Hospitalization is a reality. It will happen to most of us, for one reason or another. It gets more common as age increases. The hospitalization process can be risky. There are specialized medications being given and invasive procedures performed. Regardless of the training and capabilities of the physicians and the watchful eyes and caring hands of nurses there will be side effects that might threaten the life or well being of a patient.

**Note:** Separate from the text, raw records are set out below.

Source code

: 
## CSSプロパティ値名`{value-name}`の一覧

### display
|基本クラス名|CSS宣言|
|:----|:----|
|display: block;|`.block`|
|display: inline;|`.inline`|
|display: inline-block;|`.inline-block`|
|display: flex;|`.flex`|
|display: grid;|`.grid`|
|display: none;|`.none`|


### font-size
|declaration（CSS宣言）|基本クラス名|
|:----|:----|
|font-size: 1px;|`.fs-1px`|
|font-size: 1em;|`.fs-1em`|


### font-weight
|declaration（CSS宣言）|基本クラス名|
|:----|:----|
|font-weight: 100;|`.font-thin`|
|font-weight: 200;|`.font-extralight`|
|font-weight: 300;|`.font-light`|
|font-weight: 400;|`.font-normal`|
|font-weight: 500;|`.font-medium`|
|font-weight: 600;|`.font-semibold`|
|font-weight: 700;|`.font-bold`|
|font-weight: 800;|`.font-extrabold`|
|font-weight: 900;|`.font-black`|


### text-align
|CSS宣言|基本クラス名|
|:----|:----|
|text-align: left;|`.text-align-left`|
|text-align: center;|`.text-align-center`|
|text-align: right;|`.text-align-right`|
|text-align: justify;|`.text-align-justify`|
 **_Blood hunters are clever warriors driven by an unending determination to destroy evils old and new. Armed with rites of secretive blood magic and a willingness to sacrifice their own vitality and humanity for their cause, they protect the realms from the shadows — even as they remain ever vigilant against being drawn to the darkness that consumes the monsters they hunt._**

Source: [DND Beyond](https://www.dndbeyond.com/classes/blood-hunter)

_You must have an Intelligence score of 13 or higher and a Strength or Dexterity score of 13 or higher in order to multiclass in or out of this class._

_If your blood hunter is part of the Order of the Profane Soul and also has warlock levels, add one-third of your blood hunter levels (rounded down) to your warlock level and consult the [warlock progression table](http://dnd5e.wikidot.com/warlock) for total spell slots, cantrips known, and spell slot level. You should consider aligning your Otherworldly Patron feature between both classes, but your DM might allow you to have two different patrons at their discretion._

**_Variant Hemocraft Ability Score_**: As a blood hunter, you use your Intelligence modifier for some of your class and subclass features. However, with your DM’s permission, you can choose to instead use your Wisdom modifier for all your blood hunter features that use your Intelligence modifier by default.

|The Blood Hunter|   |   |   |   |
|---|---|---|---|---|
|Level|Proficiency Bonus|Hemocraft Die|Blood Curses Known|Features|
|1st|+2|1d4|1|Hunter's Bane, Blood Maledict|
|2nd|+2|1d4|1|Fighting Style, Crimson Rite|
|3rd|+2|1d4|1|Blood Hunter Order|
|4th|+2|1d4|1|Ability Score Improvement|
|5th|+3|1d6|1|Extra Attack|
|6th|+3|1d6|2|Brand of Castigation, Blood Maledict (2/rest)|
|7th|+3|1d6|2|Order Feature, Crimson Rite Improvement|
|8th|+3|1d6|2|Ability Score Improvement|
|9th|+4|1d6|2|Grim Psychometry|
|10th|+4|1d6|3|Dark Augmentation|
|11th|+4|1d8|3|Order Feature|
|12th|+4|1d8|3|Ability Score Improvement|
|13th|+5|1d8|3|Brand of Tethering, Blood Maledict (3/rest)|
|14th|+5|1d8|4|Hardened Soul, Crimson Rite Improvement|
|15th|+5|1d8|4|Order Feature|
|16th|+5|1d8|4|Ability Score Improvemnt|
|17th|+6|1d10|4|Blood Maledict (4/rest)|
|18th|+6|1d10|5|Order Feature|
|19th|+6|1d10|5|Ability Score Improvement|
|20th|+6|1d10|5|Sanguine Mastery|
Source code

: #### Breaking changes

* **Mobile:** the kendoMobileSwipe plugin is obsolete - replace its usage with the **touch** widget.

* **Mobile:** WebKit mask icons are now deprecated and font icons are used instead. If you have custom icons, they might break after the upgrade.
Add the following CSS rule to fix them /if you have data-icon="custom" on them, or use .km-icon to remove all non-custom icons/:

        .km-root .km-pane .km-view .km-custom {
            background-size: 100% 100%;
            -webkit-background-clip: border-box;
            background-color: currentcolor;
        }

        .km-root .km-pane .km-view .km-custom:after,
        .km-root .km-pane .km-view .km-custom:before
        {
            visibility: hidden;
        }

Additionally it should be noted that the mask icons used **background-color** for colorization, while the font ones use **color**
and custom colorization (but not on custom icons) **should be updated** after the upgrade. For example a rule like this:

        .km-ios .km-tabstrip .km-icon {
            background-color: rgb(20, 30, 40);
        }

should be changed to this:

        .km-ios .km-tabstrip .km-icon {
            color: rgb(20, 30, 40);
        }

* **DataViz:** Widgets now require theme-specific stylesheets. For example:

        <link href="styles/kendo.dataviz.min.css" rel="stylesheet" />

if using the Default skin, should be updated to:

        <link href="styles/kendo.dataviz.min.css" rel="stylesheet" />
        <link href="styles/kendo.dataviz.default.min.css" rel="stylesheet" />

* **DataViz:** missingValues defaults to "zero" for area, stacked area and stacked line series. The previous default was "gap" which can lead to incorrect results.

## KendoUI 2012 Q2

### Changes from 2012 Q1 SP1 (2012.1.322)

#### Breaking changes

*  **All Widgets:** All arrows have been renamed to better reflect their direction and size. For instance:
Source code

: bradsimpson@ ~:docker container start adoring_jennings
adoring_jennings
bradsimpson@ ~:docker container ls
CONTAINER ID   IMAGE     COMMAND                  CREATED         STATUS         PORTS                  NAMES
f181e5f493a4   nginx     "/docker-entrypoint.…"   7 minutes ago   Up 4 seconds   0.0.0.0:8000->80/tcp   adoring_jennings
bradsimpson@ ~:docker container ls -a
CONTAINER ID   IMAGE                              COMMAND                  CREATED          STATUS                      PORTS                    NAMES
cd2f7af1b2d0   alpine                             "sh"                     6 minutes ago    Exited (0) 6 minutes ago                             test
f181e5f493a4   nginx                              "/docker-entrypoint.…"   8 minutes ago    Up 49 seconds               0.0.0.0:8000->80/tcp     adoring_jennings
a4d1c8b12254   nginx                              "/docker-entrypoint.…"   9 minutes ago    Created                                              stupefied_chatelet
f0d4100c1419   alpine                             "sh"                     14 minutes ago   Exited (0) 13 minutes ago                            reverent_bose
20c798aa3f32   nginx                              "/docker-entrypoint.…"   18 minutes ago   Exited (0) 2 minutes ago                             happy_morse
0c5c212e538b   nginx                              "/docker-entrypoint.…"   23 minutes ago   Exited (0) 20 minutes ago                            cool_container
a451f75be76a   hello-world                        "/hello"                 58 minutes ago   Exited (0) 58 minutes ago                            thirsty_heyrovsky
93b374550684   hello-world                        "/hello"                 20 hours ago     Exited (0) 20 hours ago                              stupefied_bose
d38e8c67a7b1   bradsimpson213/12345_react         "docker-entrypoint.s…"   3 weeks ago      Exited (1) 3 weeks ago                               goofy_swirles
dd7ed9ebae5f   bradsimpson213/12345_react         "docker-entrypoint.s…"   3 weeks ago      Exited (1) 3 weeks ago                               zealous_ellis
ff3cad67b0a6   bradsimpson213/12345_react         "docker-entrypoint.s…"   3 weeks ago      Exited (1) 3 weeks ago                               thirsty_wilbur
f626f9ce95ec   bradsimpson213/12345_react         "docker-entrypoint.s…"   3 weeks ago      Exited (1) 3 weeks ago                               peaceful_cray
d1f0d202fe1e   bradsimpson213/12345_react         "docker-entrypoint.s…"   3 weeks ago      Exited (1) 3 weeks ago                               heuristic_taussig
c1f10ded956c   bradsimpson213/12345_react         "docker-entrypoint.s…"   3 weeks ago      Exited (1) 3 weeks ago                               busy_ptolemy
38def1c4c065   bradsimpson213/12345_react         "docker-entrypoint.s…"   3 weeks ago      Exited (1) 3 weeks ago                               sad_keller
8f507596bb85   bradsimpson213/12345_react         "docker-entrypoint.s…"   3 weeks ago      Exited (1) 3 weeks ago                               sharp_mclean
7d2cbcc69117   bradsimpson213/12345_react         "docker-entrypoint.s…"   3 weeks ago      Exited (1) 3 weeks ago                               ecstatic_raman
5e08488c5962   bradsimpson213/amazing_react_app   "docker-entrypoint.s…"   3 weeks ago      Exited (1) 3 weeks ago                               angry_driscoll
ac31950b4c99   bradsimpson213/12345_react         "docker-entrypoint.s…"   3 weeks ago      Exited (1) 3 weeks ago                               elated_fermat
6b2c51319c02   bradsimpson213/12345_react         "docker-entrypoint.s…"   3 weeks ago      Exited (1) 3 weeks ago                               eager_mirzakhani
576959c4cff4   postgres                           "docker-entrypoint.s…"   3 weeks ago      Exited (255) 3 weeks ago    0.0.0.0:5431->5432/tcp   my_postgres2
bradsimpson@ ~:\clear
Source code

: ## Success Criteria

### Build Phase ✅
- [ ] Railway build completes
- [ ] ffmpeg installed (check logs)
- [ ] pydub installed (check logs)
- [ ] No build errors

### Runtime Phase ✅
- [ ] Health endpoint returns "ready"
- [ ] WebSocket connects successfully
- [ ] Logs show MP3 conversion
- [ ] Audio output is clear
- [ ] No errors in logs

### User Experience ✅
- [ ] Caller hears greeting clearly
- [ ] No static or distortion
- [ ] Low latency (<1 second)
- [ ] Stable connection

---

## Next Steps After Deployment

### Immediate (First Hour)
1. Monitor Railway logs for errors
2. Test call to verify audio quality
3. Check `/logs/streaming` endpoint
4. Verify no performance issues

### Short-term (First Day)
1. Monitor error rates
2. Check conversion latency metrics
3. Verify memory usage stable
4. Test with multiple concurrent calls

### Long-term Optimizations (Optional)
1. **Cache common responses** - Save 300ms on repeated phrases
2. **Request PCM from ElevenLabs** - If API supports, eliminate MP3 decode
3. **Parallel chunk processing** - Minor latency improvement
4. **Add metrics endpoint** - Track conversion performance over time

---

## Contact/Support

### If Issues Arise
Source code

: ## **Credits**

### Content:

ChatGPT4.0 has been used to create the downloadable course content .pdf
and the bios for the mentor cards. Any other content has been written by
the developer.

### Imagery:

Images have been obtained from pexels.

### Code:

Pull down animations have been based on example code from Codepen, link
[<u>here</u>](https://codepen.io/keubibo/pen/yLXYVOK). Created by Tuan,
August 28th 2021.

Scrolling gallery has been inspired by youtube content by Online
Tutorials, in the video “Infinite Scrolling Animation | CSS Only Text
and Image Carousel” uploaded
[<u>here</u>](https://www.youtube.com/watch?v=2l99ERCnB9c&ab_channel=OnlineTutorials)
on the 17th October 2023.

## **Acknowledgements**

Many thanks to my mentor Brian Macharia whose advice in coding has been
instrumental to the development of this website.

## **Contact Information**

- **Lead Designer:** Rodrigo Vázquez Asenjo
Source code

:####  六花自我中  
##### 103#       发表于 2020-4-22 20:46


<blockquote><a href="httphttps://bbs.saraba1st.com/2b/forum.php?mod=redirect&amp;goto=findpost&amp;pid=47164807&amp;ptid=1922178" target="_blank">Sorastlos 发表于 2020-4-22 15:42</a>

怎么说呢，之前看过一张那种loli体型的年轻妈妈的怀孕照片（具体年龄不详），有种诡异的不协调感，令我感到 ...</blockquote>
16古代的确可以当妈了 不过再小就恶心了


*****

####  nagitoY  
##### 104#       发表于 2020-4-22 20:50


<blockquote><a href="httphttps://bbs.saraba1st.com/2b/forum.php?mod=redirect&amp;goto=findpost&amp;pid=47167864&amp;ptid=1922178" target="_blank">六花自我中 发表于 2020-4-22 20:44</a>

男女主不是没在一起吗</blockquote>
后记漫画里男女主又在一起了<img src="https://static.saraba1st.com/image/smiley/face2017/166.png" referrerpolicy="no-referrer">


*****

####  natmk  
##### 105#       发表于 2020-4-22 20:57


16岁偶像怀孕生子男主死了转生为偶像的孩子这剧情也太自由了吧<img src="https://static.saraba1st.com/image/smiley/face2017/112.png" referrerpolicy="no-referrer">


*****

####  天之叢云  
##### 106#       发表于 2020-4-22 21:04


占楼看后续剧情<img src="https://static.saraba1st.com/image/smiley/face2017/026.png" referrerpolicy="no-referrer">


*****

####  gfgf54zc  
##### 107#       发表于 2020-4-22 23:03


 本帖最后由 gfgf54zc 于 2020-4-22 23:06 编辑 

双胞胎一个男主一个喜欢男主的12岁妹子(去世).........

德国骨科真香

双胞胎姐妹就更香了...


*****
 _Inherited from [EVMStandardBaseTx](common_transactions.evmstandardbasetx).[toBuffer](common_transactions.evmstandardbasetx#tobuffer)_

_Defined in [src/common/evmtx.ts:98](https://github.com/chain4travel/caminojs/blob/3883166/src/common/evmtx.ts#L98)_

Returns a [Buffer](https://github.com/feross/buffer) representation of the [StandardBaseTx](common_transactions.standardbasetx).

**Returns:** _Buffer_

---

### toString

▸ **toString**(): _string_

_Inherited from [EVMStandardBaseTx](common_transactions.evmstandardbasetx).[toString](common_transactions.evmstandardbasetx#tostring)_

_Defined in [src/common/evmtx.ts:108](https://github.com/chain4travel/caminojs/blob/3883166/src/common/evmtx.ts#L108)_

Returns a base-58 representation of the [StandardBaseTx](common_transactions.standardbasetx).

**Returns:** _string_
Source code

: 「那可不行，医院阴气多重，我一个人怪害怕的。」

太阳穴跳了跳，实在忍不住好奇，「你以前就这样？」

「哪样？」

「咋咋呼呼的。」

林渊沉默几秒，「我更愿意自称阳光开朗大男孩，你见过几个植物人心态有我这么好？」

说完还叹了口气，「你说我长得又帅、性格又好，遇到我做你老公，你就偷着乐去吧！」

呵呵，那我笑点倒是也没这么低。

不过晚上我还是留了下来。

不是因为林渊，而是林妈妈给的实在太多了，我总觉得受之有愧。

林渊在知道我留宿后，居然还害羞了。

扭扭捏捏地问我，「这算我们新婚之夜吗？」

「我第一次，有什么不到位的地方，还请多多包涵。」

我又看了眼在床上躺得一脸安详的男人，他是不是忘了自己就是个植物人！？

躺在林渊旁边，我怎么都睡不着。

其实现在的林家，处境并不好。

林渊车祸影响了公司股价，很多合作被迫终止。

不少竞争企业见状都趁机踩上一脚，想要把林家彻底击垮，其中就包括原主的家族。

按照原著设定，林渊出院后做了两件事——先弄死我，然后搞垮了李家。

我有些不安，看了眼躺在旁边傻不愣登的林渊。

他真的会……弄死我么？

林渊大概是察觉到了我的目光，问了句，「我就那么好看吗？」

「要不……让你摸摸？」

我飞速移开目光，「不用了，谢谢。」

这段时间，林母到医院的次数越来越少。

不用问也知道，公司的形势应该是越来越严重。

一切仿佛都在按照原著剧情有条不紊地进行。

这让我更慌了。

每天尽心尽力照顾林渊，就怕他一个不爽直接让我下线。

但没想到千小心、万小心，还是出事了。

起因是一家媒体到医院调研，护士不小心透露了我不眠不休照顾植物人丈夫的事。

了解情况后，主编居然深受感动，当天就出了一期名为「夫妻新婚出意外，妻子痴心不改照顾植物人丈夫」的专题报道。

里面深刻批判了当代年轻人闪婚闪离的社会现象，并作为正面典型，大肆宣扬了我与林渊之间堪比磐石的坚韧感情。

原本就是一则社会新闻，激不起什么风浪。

The first piece of advise is never to be confrontational with the hospital staff. In many occasions healthcare workers are working at the limit of their capabilities. Adding more stress to an already stressful situation by nature (which the hospitalization is) will only create negative feelings towards the patients and families. Healthcare workers are human beings and although they have been trained to be non-judgmental and to treat everyone equally, they are also human beings and have emotions of their own.
A second piece of advise is to make sure that all information about the hospitalization process is understood and that decisions are made together with the doctor. Patients and families sometimes fail to answer the questions because “the doctor already rounded and we missed him or her”. It is the physician’s duty as the one ordering the treatments to inform the progress to the patient’s and/or families. Nurses know how to locate physicians and they will do it upon patient’s or family’s request.
Last, but not least, what do you do in case, in spite of multiple efforts to comprehend what is going on in the hospitalization process, things are not understood? At this point, what is needed is the intervention of the primary care provider (or even a third party physician patient advocate). Nowadays, there are more and more hospitalist services and the primary providers are staying away from the hospital scene. The primary provider or a private physician patient advocate would be able to interact with the hospital personnel and explain the issues to the patient and family afterwards.
The hospitalization process is complicated, but communication is key to a successful outcome. Barriers to effective communication can convert an already difficult situation into a worse one.